- Set task:
Reproduce the records word for word, starting at their beginning and ending with the line that contains "[313, 326, 459, 390] BusinessName: GREEN", that line included. Leave the pictures out.

- Items from a labeling collection:
◆ ◆ ◆ ◆ ◆
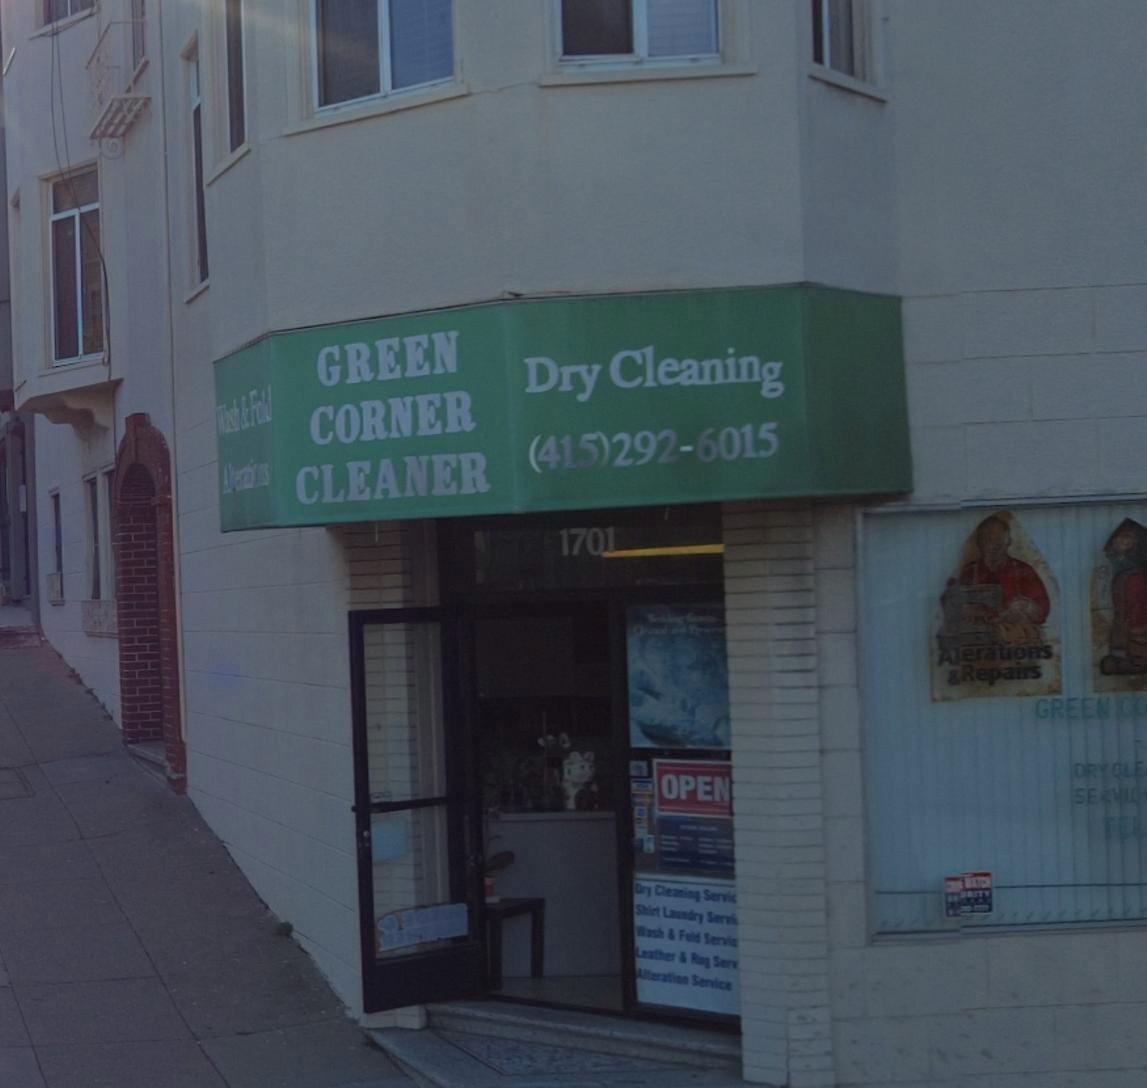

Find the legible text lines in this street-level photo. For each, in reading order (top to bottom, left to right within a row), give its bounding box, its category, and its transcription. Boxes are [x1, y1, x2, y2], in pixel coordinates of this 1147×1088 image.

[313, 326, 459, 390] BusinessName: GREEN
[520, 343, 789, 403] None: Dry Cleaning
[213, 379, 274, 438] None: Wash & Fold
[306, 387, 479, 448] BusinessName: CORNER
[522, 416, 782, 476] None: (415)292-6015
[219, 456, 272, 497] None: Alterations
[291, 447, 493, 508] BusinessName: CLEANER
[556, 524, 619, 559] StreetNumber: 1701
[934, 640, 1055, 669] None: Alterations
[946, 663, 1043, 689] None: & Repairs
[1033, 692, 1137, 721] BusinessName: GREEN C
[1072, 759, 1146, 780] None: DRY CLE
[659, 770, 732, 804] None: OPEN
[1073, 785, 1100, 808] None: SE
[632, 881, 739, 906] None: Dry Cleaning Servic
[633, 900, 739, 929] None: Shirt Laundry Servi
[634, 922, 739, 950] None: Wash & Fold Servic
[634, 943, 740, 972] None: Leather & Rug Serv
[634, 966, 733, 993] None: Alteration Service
◆ ◆ ◆ ◆ ◆
- The solution:
Find the legible text lines in this street-level photo. For each, in reading order (top to bottom, left to right within a row), give its bounding box, its category, and its transcription. Boxes are [x1, y1, x2, y2], in pixel coordinates of this 1147×1088 image.

[313, 326, 459, 390] BusinessName: GREEN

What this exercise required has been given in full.